Table 6. Comparison of the proposed method, with the existing methods, in terms of accuracy.

Method Name	Accuracy
Self-adaptive EEL [9]	99
Deep Neural Network [10]	97.59
Deep Belief Network [11]	96.67
RF  [19]	96
Proposed	99.997

shows the comparative results of the proposed method, with the existing methods. The proposed method is superior, compared to the existing methods, in terms of high accuracy and a low miss classification rate. The existing methods have accuracy near to 99%, with more miss classification errors. The proposed method improves the miss classification rate, with only one such attack. The proposed method achieved less miss classification error and high accuracy, by experimenting with the machine learning method on different feature sets and by tuning the parameter of the machine learning classifier.

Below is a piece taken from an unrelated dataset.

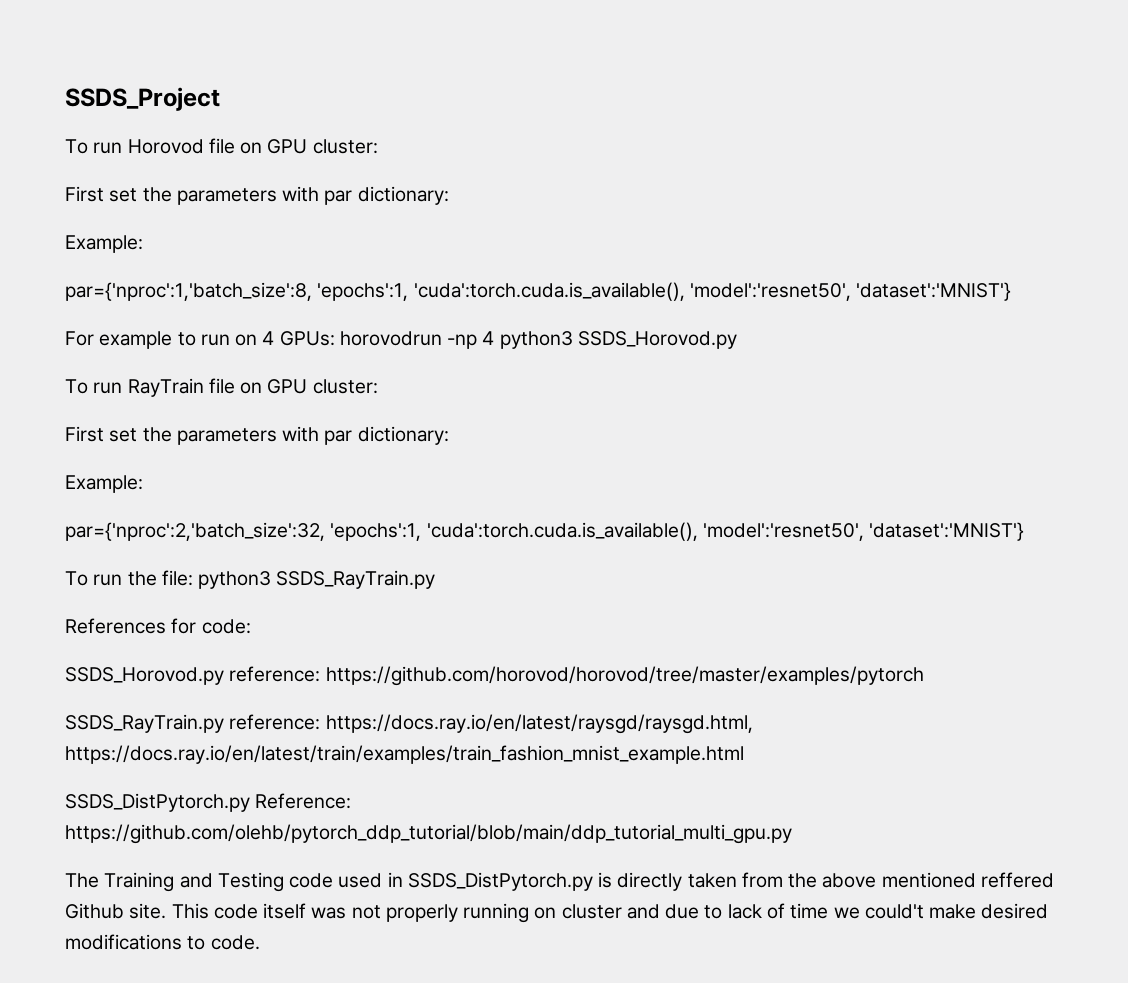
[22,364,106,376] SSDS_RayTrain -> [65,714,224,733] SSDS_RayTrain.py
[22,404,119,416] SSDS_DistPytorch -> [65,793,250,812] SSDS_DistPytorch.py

This study uses the machine learning method for the classification of DDoS attacks. The tree-based methods need less computational time, compared to the distance-based method. KNN is used, which takes more time, compared to the tree-based methods. LR and GB have a high miss classification error, compared to the other methods. These methods need more parameter tuning, to produce fewer miss classification errors. MI features selection takes more time, with an increase in dimensions of data.

5. Conclusions

DDoS attack detection is a common problem in a distributed environment. This type of attack causes the unavailability of cloud service, which makes it essential to detect this attack. A machine learning model can be used to identify this type of attack. The research objective of this work is to detect a DDoS attack, with improved performance. This experiment was performed on the CICIDS 2017 and CICDDoS 2019 datasets. Different files related to DDoS attack were included in experiments, from both datasets. We select the most relevant features, by applying the MI and the RFFI methods. The selected features are fed to machine learning algorithms (RF, GB, WVE, KNN, LR). The overall prediction accuracy of RF with 16 features, is 0.99993, and with 19 features, is 0.999977, which is better, compared to other methods. It is concluded that RF, GB, WVE, KNN, and LR are achieving good results, by using MI and RFFI as feature selection techniques. In the future, we may use wrapper feature selection methods, such as sequential feature selection, with neural networks, for DDoS and other attack detection.